El-Sayyed told us that his son, Mahmoud, was arrested on Monday while working in his shop and was not involved in the protests.

“Some 15 police officers arrested my son while he was in his shop and took him away. I have no idea where he is now. They hit Mahmoud's colleague over the head with a chair – he had to have ten stitches. He told me what happened to Mahmoud,” El-Sayyed said.

El-Sayyed was amongst the hundreds of relatives of detained people who congregated outside the Mahalla police station. He was amongst the people who tried to help Buck and his translator to escape arrest by putting them in a taxi. He had no idea that they were subsequently pulled out of the taxi and detained.

“The families of detained people, about 150 people, stood outside the police station every day until yesterday night [Thursday] when the police sprayed water on the protestors, who were mostly women and children. They told us that if we continued to stand outside the police station we would be arrested, too.”

The Taha Hussein school in Mahalla, vandalised and ransacked by unknown parties has been presented by the state media as evidence that the events of April 6th and 7th were acts of criminally-led rioting, rather than an expression of popular discontent. El-Sayyed questions this, and suggested that the looting of the school, and the subsequent coverage of it, was orchestrated in order to prove the government case.

“The police stood by and watched as youths stole computers from the school and rode off with them. When the Egyptian television crew [state controlled] arrived, they went straight to that school. They didn’t film the protests, the people being beaten in the streets… they only filmed the things they wanted to film.”

In a press conference given on Friday evening in the Hisham Mubarak Law Center in Cairo, lawyer Khaled Ali said that there have been widespread violations of the rights of those detained in connection with the events of April 6th, both in Mahalla and elsewhere in Egypt.

“Lawyers do not know the exact numbers or whereabouts of detainees because the public prosecution office is denying them the right to visit clients” Ali said.

“In addition, people have been held without charge for more than 24 hours in violation of the law.”

“Arrests of journalists in Mahalla are an attempt to terrorise the media into not covering the crimes taking place there. Journalists like Amina Abdel Rahman have been held for more than 24 hours without charge, their release has been ordered by the public prosecution office but they remain in detention.

“This is what happened to James Buck’s translator, Mohamed Marei.

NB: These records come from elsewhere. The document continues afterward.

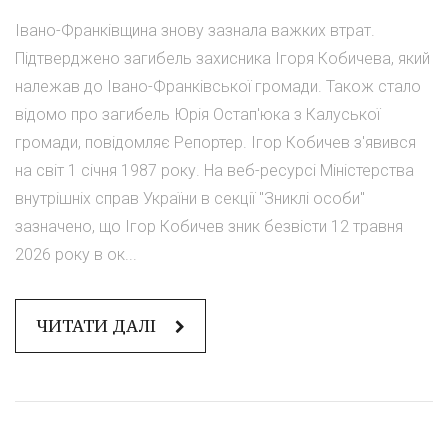
Івано-Франківщина знову зазнала важких втрат.
Підтверджено загибель захисника Ігоря Кобичева, який
належав до Івано-Франківської громади. Також стало
відомо про загибель Юрія Остап'юка з Калуської
громади, повідомляє Репортер. Ігор Кобичев з'явився
на світ 1 січня 1987 року. На веб-ресурсі Міністерства
внутрішніх справ України в секції "Зниклі особи"
зазначено, що Ігор Кобичев зник безвісти 12 травня
2026 року в ок...
ЧИТАТИ ДАЛІ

My question is, why was Buck released and Marei kept in detention? Why are Egyptians treated as second-class citizens in their own country?”



This is a (much) longer version of an article published in Daily News Egypt.

2 comments:

fully_polynomial said...

I choked up reading this.

I wish I would never know or experience what the father must be feeling. I really don't know what to say.

Anonymous said...

So the price of a life is 1,000 LE? That's probably what the vampires running Egypt spend during an evening out. Disgusting.